Cabeceiras de Basto: Pena suspensa para homem que agrediu a mulher e GNR

Os factos remontam a 26 de dezembro de 2020, na habitação do casal, em Pedraça, Cabeceiras de Basto.

Redação / NC
18 Dez 2021

O Tribunal Judicial de Guimarães condenou hoje a dois anos e 10 meses de prisão, com pena suspensa, um homem que agrediu e ameaçou de morte a mulher, em Cabeceiras de Basto.

O arguido, de 56 anos, foi ainda condenado por ameaçar e injuriar a GNR e dar uma canelada a um militar, aquando da sua detenção.

O tribunal imputou-lhe os crimes de violência doméstica, ofensa à integridade física, ameaça agravada e injúria agravada.

O arguido já soma quatro condenações, uma das quais por agressão à mulher, mas mesmo assim o tribunal decidiu suspender a pena hoje aplicada.

“As circunstâncias do crime e a inserção laboral e social do arguido fazem crer que a simples ameaça da execução da pena de prisão seja bastante para satisfazer as necessidades de prevenção geral e especial presentes”, considera o tribunal.

Os factos remontam a 26 de dezembro de 2020, na habitação do casal, em Pedraça, Cabeceiras de Basto.

Uns dias antes, a mulher tinha dado conta ao arguido da data em que começaria a ser julgado por a ter agredido.

Com uma faca de cozinha, o arguido ameaçou a mulher de morte, ao mesmo tempo que a injuriou e agrediu a murro, mesmo na presença da GNR, que foi ao local depois de a vítima ter acionado o botão de pânico.

Os militares da GNR procederam à detenção, mas por entre ameaças e injúrias, tendo um deles sido agredido com um pontapé na canela.

Na medida da pena, o tribunal teve em conta “o grau de ilicitude diminuído” que revela o modo de execução, quer no que concerne às agressões quer às expressões proferidas”.

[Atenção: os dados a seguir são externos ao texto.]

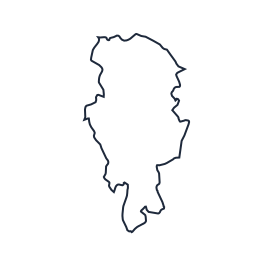 the border of Oppland, rotated 31°
{"feature_id": "NOR-920", "entity_name": "Oppland", "entity_type": "County", "adm_level": 1, "iso_a3": "NOR", "parent_name": "Norway", "parent_adm1": "", "projection": "orthographic", "projection_center": [9.47, 61.271], "detail": "fine", "context": "isolated", "style": "outline", "palette": "slate", "viewbox_px": 256, "rotation_deg": 31, "n_neighbors": 0, "source": "natural_earth", "source_scale": "10m", "svg_char_len": 3315}
<svg xmlns="http://www.w3.org/2000/svg" viewBox="0 0 256 256"><g transform="rotate(31 128 128)"><path d="M200.3,178.6L200.2,178.7L198.9,180.5L198.7,181.0L198.5,181.7L198.6,183.1L198.7,183.8L198.5,184.8L198.3,185.3L197.8,185.8L188.9,189.3L186.3,188.5L186.0,188.3L184.9,187.2L184.4,186.7L183.8,186.2L183.1,186.8L183.1,187.3L182.5,189.9L182.0,191.4L181.9,192.4L182.0,192.8L182.3,193.0L186.9,193.6L187.7,193.8L188.8,194.9L191.3,198.4L191.4,199.7L191.3,200.1L191.1,200.9L187.5,206.9L186.8,208.2L185.9,210.8L185.2,214.7L185.0,215.0L184.7,215.4L183.9,215.0L183.4,215.1L182.3,216.0L180.1,215.9L177.4,213.7L171.1,209.6L170.4,208.8L168.5,206.2L167.5,204.4L164.7,198.5L164.2,197.1L163.9,195.6L162.4,188.3L161.9,186.4L160.9,184.2L159.4,181.3L158.9,179.7L158.3,178.6L157.0,176.7L153.1,176.5L152.9,176.8L152.7,177.3L153.1,177.8L153.3,178.4L153.2,179.1L152.8,179.9L152.4,180.1L149.3,181.1L148.4,181.8L147.9,182.8L147.7,183.9L147.8,185.4L148.7,189.0L148.9,190.2L145.7,189.6L142.1,187.9L141.3,187.0L141.0,186.1L140.6,185.1L140.1,184.3L139.2,184.0L135.1,183.7L133.8,183.3L132.5,182.4L132.4,178.9L131.9,177.6L129.0,172.2L129.1,170.3L129.3,169.1L129.1,168.2L128.7,167.4L128.3,166.9L127.5,166.2L125.0,165.2L115.7,159.0L112.7,156.4L106.9,154.9L103.9,153.5L102.8,152.3L102.6,151.6L102.4,150.8L102.2,150.0L102.1,149.6L102.0,149.4L101.8,149.1L100.4,148.1L96.2,146.3L93.5,144.6L91.7,142.8L89.5,140.0L88.8,140.4L86.3,143.5L85.8,140.7L81.6,134.3L81.0,132.7L80.7,131.5L80.8,130.9L81.1,130.1L84.2,126.8L86.9,122.6L86.5,120.8L85.8,119.5L85.0,118.6L84.7,117.9L84.7,117.3L84.7,115.5L85.6,114.8L91.1,113.8L89.9,111.5L87.2,107.9L79.9,104.1L79.3,103.6L78.0,101.1L77.3,99.4L76.9,97.9L76.7,96.5L76.7,95.4L76.6,92.9L76.4,92.0L75.9,90.9L75.1,90.2L73.9,89.6L70.9,88.9L62.1,89.1L61.1,88.6L60.2,86.6L58.7,82.2L57.7,79.2L57.7,78.2L57.7,76.4L58.3,71.6L58.4,69.3L58.1,68.2L57.8,67.3L57.2,66.6L56.8,66.2L56.4,65.9L55.7,65.6L57.5,64.8L60.8,62.4L62.1,61.8L63.0,61.8L64.1,62.6L64.7,62.9L65.7,62.9L66.3,62.6L66.6,62.2L66.3,61.0L66.3,60.2L67.1,59.3L68.9,57.5L70.0,55.9L70.8,54.6L71.3,54.3L72.1,53.9L73.0,53.9L73.6,54.0L74.9,54.7L77.3,55.4L79.7,55.1L81.6,53.7L82.6,52.5L83.5,51.1L84.0,50.1L85.9,44.5L86.3,43.5L86.7,43.1L87.4,42.9L92.0,42.3L96.1,40.7L104.8,40.2L112.3,40.0L116.5,41.5L118.4,41.6L121.0,40.8L126.5,43.2L134.5,46.6L136.3,47.9L139.5,49.2L146.3,48.3L142.2,54.7L141.7,56.0L141.8,57.5L142.9,58.5L147.9,61.9L150.3,64.1L150.8,64.9L151.0,65.7L150.8,66.3L148.3,67.9L147.7,68.6L147.3,69.4L147.2,70.1L147.1,70.6L147.4,72.5L147.4,73.3L147.1,74.7L147.3,75.7L147.5,76.3L149.2,77.8L152.8,78.8L154.5,80.0L154.8,79.0L154.8,78.7L154.7,78.5L154.5,78.3L154.5,78.1L154.7,77.8L156.2,77.5L157.7,78.3L158.5,82.7L157.0,86.9L156.8,89.9L165.1,92.6L165.8,93.0L166.4,93.8L168.1,95.1L169.2,95.7L169.6,95.6L172.3,92.8L173.0,91.8L173.9,91.3L175.8,90.6L176.4,90.6L176.9,90.9L177.3,91.4L178.0,93.6L180.2,105.4L180.6,111.4L187.2,126.9L184.4,128.8L183.2,130.2L182.9,131.2L182.7,131.8L179.3,138.0L178.0,139.9L174.0,143.9L173.6,144.0L173.1,144.3L172.1,144.9L172.2,145.7L172.6,146.5L174.8,149.0L177.1,150.2L178.1,151.0L183.1,158.3L183.5,159.6L183.3,160.3L182.7,161.6L182.5,162.2L182.6,163.0L182.8,163.9L183.2,164.6L184.7,166.3L185.2,166.5L185.6,166.6L186.3,167.5L195.7,173.8L198.9,176.6L199.0,176.9L199.7,177.1L200.3,178.5L200.3,178.6Z" fill="none" stroke="#1e293b" stroke-width="2"/></g></svg>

A ausência de consequências ou sequelas graves foi outra atenuante, a par da inserção laboral e social do arguido.

Como agravantes, o tribunal sublinha a atuação com dolo direto e intenso, no caso da agressão física à mulher, e ainda os antecedentes criminais do arguido.

A suspensão da pena fica subordinada a regime de prova, que assentará num plano de reinserção social que deverá contemplar o despiste e tratamento de eventual dependência alcoólica, bem como a frequência de programa específico de prevenção e combate à violência doméstica.